FIABCI World Congress Bahas Langkah Nyata Menuju Kota Cerdas dan Berkelanjutan
Sebagai bagian dari rangkaian FIABCI World Congress di Wina, sesi breakout bertajuk “How to ACT on Smart Cities” yang diselenggarakan pada tanggal 9 Juni 2026 dengan menghadirkan para pakar internasional, pengembang properti, dan praktisi perkotaan untuk membahas bagaimana konsep kota cerdas dapat diwujudkan melalui langkah-langkah yang konkret dan terukur. Dipandu oleh moderator serta diawali dengan presentasi dari Andreas Binkert dan Ole Vossnack, sesi ini menegaskan bahwa kota cerdas tidak ditentukan oleh pemanfaatan teknologi digital semata, melainkan oleh kemampuan kota tersebut menciptakan sebuah komunitas yang terkonektivitas, tangguh, dan berkelanjutan. Diskusi ini juga menyoroti pentingnya pengembangan kawasan terpadu (mixed-use development), yang didukung oleh kemudahan pencapaian tujuan dengan berjalan kaki (walkability), infrastruktur yang efisien, keterlibatan masyarakat, serta pengambilan keputusan berbasis data sebagai fondasi utama sebuah kota cerdas yang sukses.
Para panelis yang berbagi pengalaman dari berbagai negara mengenai tantangan dalam menyeimbangkan kelayakan bisnis dengan target akan keberlanjutan, mengukur kemajuan menuju net-zero, serta menyelaraskan peran pemerintah daerah, investor, pengembang, dan masyarakat dalam mencapai visi bersama. Berbagai contoh praktis terbaik juga disampaikan, termasuk penerapan bangunan hijau, pengelolaan sumber daya yang efisien, perencanaan kawasan berorientasi transit, serta penciptaan lingkungan perkotaan yang sehat dan nyaman bagi masyarakat.

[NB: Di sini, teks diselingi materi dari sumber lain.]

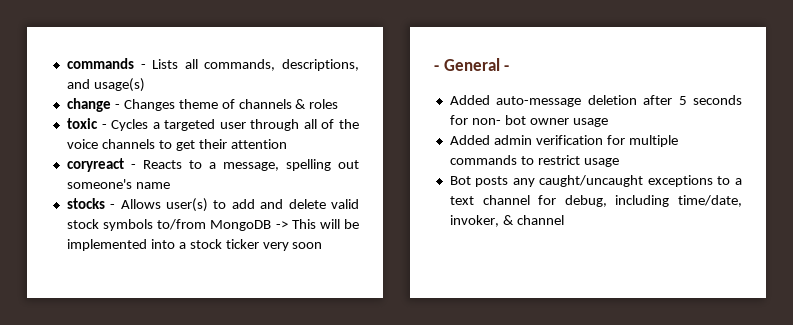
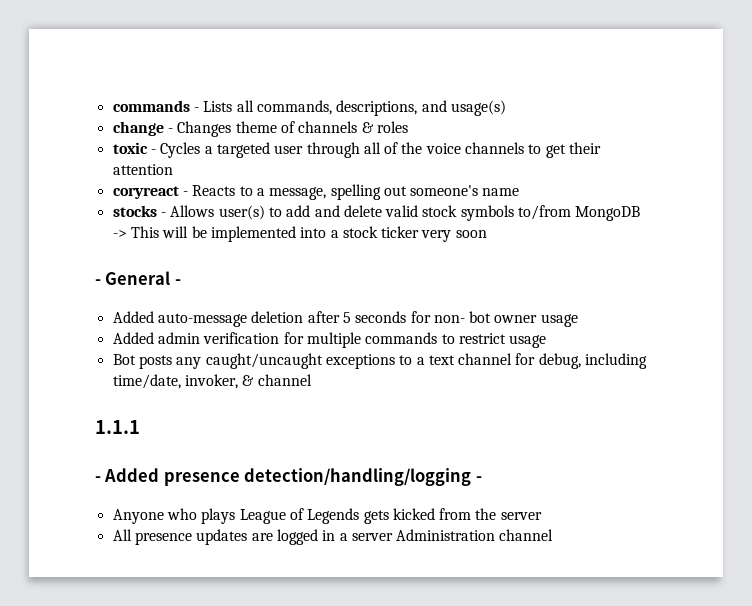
(564, 220) none -> [95,420,140,434] [95,468,482,486] [112,508,542,524] [112,529,554,545] // 1.1.1 // - Added presence detection/handling/logging - // Anyone who plays League of Legends gets kicked from the server // All presence updates are logged in a server Administration channel

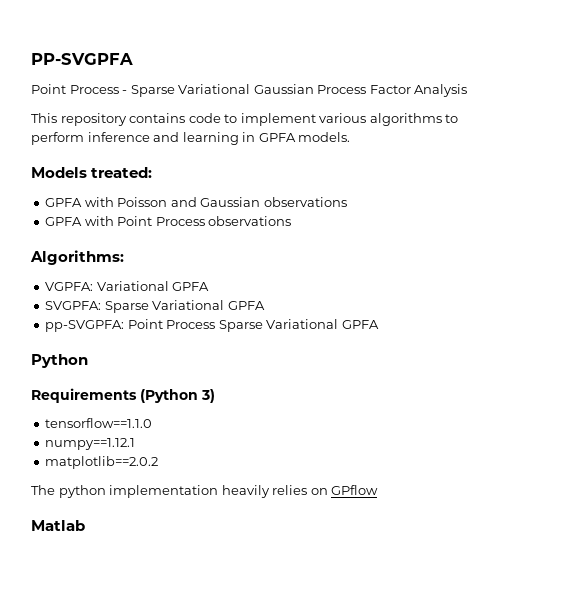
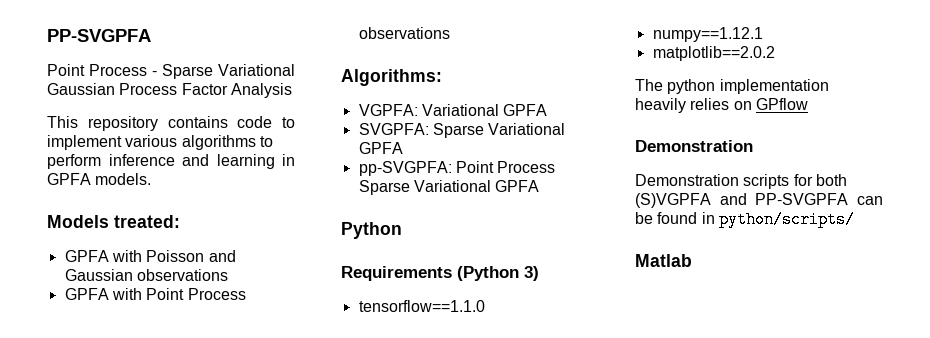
(379, 490) none -> [635,140,753,152] [635,174,847,189] [635,193,883,208] [635,211,855,228] // Demonstration // Demonstration scripts for both (S)VGPFA and PP-SVGPFA can be found in python/scripts/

Salah satu pesan penting yang mengemuka adalah perlunya peralihan berbagai inisiatif yang bersifat parsial menuju kolaborasi yang terintegrasi melalui platform bersama yang mendukung pertukaran pengetahuan, transparansi data, inovasi pembiayaan, dan keterlibatan para pemangku kepentingan dalam jangka panjang. Para peserta sepakat bahwa terwujudnya kota cerdas dan berkelanjutan membutuhkan kerja sama yang erat antara pemerintah, sektor swasta, institusi pendidikan, dan komunitas lokal.
Sesi ini ditutup dengan sebuah kesimpulan yang penting yakni: berbagai metode, teknologi, dan solusi untuk membangun kota cerdas sebenarnya telah tersedia namun tantangan yang sesungguhnya adalah bagaimana seluruh pemangku kepentingan dapat bertindak (ACT) melalui kolaborasi, inovasi, dan komitmen yang terukur untuk menciptakan kota yang lebih cerdas, inklusif, berkelanjutan, dan tangguh bagi generasi mendatang.